This invention relates to an ion mirror for a time-of-flight mass spectrometer.
Time-of-flight mass spectrometers operate on the principle that monoenergetic ions having different masses travel through a drift space at different velocities. This enables ions of different masses to be detected separately and thereby distinguished from one another.
A problem arises if, as is often the case, the ions do not all have the same energy. In these circumstances, the more energetic ions, which move at relatively high velocities, would arrive at a detector ahead of less energetic ions having the same mass.
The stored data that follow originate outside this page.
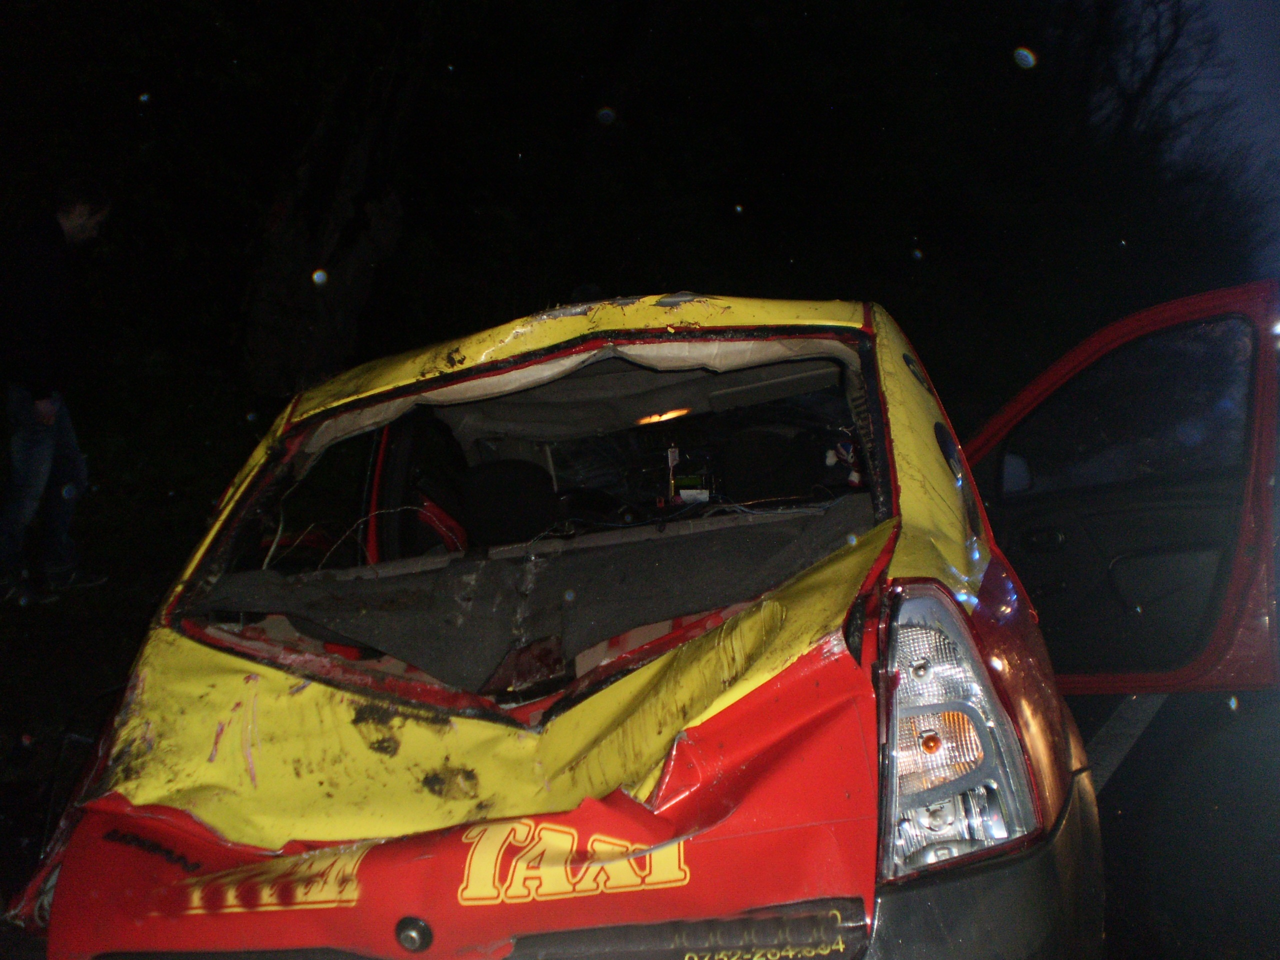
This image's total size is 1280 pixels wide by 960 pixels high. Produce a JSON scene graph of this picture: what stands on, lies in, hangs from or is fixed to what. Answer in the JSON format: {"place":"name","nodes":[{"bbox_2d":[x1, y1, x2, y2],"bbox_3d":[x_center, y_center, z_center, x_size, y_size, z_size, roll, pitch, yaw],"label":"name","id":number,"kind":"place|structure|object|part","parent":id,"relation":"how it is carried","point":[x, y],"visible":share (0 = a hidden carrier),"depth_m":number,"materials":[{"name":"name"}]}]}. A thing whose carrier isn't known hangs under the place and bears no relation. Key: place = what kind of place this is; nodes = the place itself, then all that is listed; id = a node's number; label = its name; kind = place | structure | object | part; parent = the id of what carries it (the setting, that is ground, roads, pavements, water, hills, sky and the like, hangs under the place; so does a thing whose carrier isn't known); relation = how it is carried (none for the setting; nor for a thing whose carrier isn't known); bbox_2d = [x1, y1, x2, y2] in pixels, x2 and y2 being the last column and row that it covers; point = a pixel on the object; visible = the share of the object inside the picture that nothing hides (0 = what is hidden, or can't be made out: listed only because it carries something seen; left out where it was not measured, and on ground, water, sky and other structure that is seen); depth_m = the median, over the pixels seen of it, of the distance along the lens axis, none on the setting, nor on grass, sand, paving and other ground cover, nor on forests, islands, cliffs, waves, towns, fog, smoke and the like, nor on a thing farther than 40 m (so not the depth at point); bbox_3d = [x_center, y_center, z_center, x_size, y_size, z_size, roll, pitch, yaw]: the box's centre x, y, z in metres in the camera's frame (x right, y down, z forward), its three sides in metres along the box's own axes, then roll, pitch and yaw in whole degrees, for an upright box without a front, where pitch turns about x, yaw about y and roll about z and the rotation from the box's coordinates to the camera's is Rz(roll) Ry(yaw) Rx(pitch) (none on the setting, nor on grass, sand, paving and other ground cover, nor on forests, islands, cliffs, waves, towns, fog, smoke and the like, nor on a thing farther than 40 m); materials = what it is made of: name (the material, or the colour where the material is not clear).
{"place":"outdoors","nodes":[
{"label":"outdoors","id":0,"kind":"place"},
{"bbox_2d":[0,398,250,902],"label":"grass verge","id":1,"kind":"structure","parent":0,"point":[104,684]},
{"bbox_2d":[0,180,114,606],"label":"man","id":2,"kind":"object","parent":1,"relation":"on","point":[41,447],"visible":0.99,"depth_m":6.12},
{"bbox_2d":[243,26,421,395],"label":"tree trunk","id":3,"kind":"object","parent":1,"relation":"on","point":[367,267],"visible":0.73,"materials":[{"name":"brown"}]},
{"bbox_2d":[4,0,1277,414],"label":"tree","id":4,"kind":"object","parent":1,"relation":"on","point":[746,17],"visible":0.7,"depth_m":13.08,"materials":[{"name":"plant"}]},
{"bbox_2d":[1075,680,1279,959],"label":"road","id":5,"kind":"structure","parent":0,"point":[1109,786],"materials":[{"name":"grey asphalt"}]},
{"bbox_2d":[1084,695,1167,790],"bbox_3d":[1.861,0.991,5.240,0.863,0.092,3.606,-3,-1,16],"label":"road marking","id":6,"kind":"object","parent":5,"relation":"on","point":[1140,716],"visible":0.4,"depth_m":5.13,"materials":[{"name":"white paint"}]},
{"bbox_2d":[1181,0,1279,264],"label":"sky","id":7,"kind":"structure","parent":0,"point":[1265,79],"materials":[{"name":"blue"}]},
{"label":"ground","id":8,"kind":"structure","parent":0},
{"bbox_2d":[11,281,1250,959],"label":"car","id":9,"kind":"object","parent":8,"relation":"on","point":[905,436],"visible":0.84,"depth_m":2.16,"materials":[{"name":"red metal"}]},
{"bbox_2d":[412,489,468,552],"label":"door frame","id":10,"kind":"object","parent":9,"relation":"in","point":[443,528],"visible":0.41,"depth_m":3.86,"materials":[{"name":"red"}]},
{"bbox_2d":[456,458,562,547],"bbox_3d":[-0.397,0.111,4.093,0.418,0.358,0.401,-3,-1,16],"label":"car seat","id":11,"kind":"object","parent":9,"relation":"in","point":[486,512],"visible":0.69,"depth_m":4.04,"materials":[{"name":"black"}]},
{"bbox_2d":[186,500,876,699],"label":"parcel shelf","id":12,"kind":"object","parent":9,"relation":"in","point":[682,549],"visible":0.77,"depth_m":2.70,"materials":[{"name":"black"}]},
{"label":"windshield","id":13,"kind":"part","parent":9,"relation":"part of","materials":[{"name":"black"}]},
{"label":"roof","id":14,"kind":"part","parent":9,"relation":"part of","materials":[{"name":"yellow metal"}]},
{"bbox_2d":[633,407,691,426],"bbox_3d":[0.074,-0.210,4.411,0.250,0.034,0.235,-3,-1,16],"label":"ceiling light","id":15,"kind":"object","parent":9,"relation":"in","point":[666,415],"visible":0.69,"depth_m":4.35,"materials":[{"name":"orange"}]},
{"bbox_2d":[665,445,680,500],"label":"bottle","id":16,"kind":"object","parent":9,"relation":"in","point":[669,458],"visible":0.81,"depth_m":4.10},
{"bbox_2d":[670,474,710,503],"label":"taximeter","id":17,"kind":"object","parent":9,"relation":"in","point":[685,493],"visible":0.78,"depth_m":3.99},
{"bbox_2d":[719,427,829,503],"bbox_3d":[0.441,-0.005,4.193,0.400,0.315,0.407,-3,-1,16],"label":"car seat","id":18,"kind":"object","parent":9,"relation":"in","point":[769,474],"visible":0.72,"depth_m":4.12,"materials":[{"name":"black"}]},
{"bbox_2d":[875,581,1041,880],"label":"taillight","id":19,"kind":"object","parent":9,"relation":"attached to","point":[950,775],"visible":0.7,"depth_m":1.74,"materials":[{"name":"clear plastic"}]},
{"label":"bumper","id":20,"kind":"part","parent":9,"relation":"part of","materials":[{"name":"black plastic"}]},
{"bbox_2d":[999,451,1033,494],"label":"side mirror","id":21,"kind":"object","parent":9,"relation":"attached to","point":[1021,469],"visible":0.47,"depth_m":4.40,"materials":[{"name":"mirror"}]},
{"label":"window","id":22,"kind":"part","parent":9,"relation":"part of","materials":[{"name":"clear glass"}]},
{"bbox_2d":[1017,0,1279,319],"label":"tree","id":23,"kind":"object","parent":8,"relation":"on","point":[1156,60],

This spreading of flight times is undesirable and tends to limit the mass-resolving power of the spectrometer.
Spectrometers have been developed which incorporate so-called "time-focussing" arrangements, whose object is to reduce the spread of flight times which occurs with multi-energetic ions.
One category of "time-focussing" arrangement subjects the ions to a static electric field, and an example of this is the "reflectron", described by B. A. Mamyrin, V. I. Karatev, D. V. Schmikk and V. A. Zagulin in Soviet Physics JETP, 37 (1973)4S. The reflectron subjects the ions to a uniform electric field so as to cause their reflection. The more energetic ions penetrate deeper into the field region than the less energetic ions and, with a suitable choice of field parameters, it is possible to arrange that ions having different energies, but the same mass, all arrive at a detector at roughly the same time.
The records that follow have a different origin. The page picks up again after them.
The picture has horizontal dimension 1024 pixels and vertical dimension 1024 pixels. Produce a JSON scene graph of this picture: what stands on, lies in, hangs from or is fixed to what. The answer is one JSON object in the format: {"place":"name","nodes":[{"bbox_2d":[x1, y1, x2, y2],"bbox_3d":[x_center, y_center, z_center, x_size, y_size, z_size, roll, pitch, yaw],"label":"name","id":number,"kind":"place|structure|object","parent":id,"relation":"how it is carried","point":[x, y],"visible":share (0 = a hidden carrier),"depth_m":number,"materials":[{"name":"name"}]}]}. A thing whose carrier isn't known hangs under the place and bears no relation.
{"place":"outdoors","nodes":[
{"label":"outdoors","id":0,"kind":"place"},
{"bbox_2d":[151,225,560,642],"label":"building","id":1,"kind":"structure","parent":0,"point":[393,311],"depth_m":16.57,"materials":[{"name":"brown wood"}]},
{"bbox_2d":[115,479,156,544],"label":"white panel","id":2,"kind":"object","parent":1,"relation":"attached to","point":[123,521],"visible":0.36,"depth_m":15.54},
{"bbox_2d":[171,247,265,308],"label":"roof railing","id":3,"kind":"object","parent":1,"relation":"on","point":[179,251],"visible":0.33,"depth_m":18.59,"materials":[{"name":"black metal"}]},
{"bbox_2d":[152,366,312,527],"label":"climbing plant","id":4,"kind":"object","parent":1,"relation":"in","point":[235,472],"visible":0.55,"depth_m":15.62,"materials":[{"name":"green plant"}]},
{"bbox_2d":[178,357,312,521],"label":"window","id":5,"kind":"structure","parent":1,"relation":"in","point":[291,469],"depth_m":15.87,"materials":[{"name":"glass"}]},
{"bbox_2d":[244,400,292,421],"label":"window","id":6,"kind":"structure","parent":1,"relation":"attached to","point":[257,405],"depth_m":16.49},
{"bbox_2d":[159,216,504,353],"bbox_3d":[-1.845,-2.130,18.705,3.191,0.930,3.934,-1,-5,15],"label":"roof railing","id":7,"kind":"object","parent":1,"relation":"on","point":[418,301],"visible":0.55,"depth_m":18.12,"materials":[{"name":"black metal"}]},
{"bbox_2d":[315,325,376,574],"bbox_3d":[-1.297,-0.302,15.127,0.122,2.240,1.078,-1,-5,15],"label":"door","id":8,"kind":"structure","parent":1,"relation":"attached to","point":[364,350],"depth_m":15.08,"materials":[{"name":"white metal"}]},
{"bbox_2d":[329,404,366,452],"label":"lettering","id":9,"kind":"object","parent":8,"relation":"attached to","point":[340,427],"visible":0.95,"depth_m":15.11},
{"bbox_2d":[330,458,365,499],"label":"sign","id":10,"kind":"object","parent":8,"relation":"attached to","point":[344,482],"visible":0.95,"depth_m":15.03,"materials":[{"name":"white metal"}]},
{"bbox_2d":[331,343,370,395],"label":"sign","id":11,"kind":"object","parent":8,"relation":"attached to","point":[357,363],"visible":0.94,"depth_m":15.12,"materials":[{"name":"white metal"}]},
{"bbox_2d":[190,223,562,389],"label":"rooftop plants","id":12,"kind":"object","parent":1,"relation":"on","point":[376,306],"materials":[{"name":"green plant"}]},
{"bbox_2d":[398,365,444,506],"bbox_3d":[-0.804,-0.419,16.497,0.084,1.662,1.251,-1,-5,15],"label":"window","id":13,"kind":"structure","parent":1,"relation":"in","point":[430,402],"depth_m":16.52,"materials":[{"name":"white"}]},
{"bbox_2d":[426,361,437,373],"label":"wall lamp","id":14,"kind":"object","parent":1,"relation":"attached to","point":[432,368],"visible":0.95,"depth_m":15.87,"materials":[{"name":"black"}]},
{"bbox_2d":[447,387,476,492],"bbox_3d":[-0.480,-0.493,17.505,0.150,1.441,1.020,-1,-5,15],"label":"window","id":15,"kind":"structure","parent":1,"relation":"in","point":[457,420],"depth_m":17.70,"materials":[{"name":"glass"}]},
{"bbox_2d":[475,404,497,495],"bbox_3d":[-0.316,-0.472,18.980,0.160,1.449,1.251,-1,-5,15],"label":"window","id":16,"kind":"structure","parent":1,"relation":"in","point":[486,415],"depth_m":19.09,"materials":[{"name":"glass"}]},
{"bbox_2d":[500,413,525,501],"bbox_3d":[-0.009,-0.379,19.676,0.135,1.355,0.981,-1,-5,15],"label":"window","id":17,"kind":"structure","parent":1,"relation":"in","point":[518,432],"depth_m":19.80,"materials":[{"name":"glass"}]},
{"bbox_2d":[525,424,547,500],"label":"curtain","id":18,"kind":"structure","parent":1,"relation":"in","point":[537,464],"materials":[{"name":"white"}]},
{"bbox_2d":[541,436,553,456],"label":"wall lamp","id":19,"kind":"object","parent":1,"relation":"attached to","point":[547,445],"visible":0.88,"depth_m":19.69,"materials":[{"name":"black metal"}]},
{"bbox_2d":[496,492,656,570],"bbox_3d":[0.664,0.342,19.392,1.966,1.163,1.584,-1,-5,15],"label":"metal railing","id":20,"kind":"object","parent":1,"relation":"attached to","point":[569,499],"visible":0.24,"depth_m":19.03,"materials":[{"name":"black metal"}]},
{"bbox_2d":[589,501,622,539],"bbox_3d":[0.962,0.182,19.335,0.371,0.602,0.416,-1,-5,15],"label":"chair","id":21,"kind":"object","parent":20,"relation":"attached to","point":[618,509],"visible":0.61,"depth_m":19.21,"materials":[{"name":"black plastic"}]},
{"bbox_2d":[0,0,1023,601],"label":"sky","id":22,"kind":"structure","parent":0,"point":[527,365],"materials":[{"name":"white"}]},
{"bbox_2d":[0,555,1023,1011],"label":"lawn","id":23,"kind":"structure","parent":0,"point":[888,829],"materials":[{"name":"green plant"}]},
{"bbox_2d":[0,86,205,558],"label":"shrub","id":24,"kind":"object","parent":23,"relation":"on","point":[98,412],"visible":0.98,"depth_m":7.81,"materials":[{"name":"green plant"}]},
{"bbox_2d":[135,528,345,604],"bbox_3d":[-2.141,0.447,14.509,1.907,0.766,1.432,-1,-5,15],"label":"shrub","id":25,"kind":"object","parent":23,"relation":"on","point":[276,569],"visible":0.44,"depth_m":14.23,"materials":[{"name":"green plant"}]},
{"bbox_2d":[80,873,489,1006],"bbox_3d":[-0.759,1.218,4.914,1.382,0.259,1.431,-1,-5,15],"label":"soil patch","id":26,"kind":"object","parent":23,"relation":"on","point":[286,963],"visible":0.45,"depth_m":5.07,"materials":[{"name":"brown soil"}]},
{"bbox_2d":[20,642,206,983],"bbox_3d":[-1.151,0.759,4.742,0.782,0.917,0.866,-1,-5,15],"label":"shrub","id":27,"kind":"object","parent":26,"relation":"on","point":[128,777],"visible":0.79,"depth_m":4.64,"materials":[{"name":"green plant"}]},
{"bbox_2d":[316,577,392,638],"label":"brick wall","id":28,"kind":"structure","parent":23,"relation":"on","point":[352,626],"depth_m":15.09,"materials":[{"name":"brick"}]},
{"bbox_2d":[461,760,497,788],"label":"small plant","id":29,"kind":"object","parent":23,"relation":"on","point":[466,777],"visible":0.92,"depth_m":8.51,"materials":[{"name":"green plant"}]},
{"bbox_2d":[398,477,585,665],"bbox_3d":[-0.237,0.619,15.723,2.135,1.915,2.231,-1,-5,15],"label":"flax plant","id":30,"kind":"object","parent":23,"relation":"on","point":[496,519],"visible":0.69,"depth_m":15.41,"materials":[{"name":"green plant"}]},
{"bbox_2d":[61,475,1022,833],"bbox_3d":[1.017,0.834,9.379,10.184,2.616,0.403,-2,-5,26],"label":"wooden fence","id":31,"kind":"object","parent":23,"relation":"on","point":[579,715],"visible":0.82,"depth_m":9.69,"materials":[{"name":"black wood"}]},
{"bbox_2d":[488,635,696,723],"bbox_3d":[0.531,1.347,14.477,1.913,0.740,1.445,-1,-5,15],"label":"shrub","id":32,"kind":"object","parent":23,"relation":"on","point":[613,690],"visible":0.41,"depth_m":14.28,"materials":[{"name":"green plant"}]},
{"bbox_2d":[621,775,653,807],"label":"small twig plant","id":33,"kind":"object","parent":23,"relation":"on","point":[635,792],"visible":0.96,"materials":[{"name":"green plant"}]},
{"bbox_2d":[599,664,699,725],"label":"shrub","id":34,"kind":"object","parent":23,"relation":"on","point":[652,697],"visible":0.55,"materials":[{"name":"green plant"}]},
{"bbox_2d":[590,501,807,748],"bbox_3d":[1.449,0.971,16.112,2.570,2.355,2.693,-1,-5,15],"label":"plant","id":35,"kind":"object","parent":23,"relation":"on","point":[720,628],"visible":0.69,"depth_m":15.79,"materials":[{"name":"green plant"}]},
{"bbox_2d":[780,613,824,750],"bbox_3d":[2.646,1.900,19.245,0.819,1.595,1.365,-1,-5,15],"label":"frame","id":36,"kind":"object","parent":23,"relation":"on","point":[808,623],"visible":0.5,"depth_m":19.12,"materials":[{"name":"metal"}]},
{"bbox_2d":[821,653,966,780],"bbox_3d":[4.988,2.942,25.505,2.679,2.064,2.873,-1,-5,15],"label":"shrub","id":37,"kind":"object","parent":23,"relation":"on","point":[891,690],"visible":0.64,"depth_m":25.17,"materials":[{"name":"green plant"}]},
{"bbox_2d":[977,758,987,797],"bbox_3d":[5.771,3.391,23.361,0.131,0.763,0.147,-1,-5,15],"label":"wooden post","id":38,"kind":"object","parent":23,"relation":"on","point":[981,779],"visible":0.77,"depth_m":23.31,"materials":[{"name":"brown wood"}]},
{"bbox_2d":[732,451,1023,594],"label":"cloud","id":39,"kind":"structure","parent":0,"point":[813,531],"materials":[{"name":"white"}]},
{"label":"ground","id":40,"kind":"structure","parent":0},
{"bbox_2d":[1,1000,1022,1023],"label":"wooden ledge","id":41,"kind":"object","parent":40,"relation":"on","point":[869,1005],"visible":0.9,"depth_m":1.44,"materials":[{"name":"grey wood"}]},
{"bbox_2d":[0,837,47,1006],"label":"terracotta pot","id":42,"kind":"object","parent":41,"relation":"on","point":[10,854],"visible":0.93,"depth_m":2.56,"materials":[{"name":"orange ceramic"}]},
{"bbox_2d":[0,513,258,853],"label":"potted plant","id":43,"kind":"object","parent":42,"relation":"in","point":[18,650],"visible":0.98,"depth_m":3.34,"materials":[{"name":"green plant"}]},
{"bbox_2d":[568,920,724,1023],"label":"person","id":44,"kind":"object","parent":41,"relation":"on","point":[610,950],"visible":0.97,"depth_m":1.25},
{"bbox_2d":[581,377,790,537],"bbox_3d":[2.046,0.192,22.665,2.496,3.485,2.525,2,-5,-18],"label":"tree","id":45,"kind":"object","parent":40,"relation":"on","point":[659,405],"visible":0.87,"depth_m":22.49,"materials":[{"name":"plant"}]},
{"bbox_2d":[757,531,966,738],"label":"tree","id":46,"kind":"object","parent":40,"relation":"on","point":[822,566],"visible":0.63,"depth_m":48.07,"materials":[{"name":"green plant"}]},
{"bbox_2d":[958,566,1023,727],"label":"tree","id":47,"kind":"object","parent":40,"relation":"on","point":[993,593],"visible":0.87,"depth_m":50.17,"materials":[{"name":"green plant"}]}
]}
Other arrangements using static electric fields include the "spiratron", described by J. M. B. Bakker in "Advances in Mass Spectrometry" Vol. 5, p. 278, Applied Science Publishers Ltd., and the so-called "Poschenreider" device, described, for example, in German Patent No. 2,137,520.
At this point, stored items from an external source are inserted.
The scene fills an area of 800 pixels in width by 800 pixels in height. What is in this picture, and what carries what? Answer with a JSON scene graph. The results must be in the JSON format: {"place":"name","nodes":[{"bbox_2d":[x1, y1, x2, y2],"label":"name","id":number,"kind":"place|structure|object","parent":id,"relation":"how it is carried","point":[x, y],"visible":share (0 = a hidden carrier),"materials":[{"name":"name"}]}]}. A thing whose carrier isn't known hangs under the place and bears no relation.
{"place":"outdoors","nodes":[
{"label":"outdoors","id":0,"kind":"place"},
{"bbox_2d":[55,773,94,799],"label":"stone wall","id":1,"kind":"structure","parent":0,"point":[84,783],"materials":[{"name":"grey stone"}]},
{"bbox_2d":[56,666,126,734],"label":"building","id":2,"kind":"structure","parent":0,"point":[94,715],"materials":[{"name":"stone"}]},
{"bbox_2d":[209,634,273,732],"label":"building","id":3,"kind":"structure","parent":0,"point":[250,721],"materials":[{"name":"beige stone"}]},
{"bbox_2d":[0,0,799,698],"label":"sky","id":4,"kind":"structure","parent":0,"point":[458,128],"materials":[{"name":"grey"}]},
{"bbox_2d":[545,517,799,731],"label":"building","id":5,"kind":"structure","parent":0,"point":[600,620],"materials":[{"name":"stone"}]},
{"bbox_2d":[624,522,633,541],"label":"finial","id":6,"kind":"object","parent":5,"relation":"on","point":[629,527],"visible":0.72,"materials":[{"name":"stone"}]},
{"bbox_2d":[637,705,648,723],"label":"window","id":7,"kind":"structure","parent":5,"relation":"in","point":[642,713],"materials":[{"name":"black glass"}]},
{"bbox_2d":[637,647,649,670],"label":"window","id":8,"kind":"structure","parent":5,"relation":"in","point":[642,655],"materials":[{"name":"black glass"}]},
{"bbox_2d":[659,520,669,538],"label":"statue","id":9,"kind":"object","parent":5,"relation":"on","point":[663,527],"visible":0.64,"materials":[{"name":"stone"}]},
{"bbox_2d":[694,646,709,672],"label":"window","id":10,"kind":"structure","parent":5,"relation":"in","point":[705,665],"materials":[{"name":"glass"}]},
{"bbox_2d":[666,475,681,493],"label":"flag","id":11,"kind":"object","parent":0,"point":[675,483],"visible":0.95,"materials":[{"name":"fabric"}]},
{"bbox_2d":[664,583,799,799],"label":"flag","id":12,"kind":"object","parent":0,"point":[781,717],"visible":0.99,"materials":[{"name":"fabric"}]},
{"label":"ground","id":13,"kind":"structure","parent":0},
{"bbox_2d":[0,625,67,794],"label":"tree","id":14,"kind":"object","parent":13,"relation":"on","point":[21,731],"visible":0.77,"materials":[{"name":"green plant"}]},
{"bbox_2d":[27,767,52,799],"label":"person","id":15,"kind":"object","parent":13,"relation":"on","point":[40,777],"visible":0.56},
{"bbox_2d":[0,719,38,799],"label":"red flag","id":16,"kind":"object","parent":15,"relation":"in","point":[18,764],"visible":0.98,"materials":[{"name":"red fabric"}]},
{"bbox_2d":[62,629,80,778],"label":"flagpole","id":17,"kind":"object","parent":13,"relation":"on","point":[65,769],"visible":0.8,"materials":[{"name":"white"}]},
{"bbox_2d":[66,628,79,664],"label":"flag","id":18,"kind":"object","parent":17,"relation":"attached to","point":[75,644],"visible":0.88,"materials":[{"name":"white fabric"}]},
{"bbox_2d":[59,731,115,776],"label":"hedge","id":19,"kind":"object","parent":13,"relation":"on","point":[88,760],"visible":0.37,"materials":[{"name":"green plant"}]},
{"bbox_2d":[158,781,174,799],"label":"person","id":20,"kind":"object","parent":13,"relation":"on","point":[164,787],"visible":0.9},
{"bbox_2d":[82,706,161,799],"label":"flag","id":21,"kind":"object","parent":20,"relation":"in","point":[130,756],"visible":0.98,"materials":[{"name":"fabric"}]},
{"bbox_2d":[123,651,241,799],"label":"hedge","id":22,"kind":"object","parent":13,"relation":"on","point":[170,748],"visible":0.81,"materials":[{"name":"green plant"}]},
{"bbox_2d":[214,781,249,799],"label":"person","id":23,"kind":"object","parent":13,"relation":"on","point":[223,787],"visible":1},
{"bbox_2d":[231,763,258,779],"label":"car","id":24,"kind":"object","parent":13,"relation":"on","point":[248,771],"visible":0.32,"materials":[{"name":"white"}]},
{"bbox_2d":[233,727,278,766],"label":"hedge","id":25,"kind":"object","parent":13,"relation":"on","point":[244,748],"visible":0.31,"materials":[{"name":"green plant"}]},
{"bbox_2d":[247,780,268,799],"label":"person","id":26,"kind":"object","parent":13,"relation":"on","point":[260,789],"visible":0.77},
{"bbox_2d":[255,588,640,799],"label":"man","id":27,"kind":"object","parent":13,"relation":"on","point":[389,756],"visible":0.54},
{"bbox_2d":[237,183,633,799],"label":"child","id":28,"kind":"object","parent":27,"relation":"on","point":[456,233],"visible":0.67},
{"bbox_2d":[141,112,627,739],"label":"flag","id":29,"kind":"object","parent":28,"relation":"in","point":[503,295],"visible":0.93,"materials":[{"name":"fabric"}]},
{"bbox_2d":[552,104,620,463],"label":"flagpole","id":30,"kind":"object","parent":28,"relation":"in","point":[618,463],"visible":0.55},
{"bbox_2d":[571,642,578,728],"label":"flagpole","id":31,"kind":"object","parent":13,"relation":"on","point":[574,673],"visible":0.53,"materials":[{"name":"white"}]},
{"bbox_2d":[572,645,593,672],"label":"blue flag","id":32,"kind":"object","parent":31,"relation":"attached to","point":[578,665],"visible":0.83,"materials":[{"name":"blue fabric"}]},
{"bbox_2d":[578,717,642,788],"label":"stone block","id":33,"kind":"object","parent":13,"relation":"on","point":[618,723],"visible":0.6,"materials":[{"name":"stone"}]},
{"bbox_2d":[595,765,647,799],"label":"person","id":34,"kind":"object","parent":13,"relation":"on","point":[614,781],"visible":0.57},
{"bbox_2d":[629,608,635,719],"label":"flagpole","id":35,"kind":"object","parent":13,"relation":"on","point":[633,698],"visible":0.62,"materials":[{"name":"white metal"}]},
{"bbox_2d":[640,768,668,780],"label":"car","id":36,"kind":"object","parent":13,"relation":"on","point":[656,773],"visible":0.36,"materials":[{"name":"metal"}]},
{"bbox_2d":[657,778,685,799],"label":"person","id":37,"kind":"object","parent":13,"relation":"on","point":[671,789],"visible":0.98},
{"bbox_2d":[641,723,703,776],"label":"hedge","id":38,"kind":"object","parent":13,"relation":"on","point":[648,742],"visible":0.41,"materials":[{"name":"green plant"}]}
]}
Other kinds of "time-focussing" arrangement subject the ions to time-varying fields which have the effect of decelerating the faster ions and accelerating the slower ions with the aim of equalising the flight times of all ions having the same mass.
None of these known time-focussing arrangements is completely effective and, in practice, the flight times of ions which have the same mass do still exhibit an energy dependency, and this reduces the mass-resolving Power of the spectrometer.